--- Problem statement ---
Reproduce each line from the records that holds "left".

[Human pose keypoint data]
____

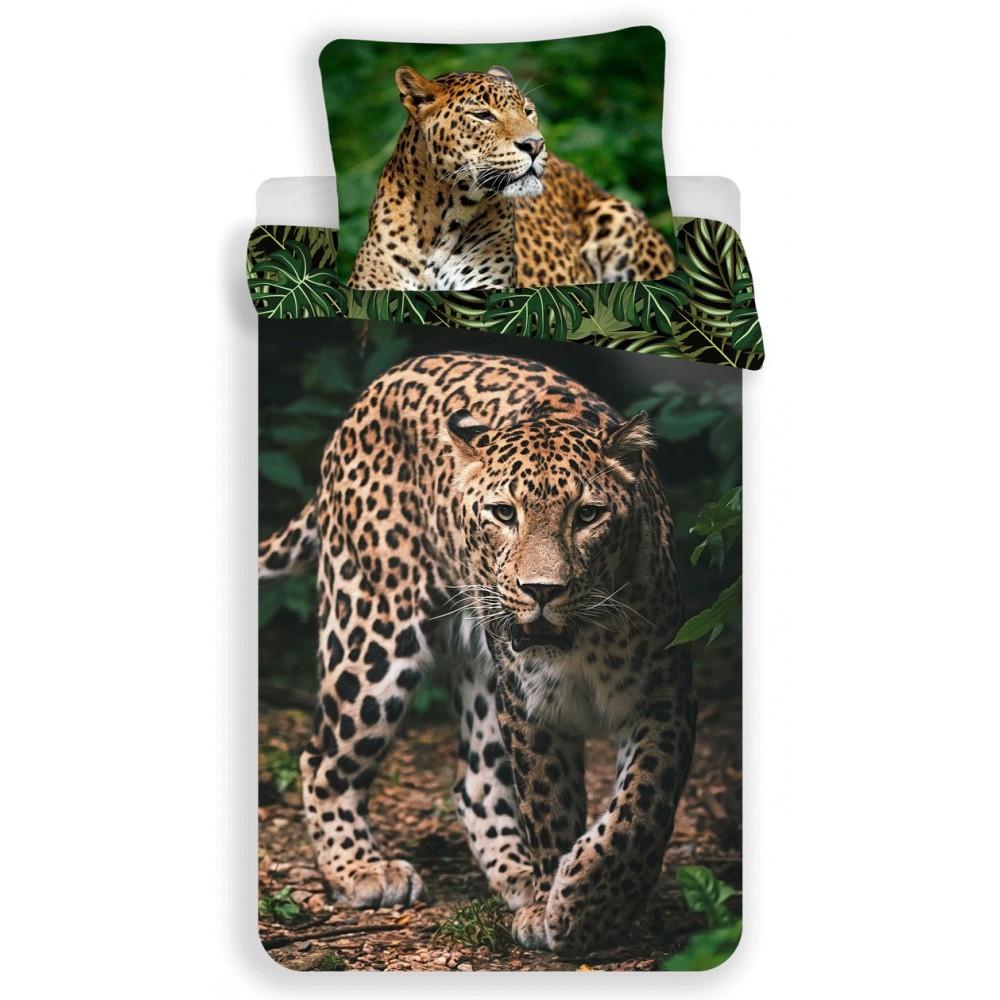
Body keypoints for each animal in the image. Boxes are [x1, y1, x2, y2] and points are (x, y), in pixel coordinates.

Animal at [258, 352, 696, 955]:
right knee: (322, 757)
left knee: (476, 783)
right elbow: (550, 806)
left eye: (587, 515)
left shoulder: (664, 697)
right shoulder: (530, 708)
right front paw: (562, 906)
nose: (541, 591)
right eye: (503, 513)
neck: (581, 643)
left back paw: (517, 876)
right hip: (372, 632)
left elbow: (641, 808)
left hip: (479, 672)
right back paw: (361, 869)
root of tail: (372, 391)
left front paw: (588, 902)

____

--- Task response ---
left knee: (476, 783)
left eye: (587, 515)
left shoulder: (664, 697)
left back paw: (517, 876)
left elbow: (641, 808)
left hip: (479, 672)
left front paw: (588, 902)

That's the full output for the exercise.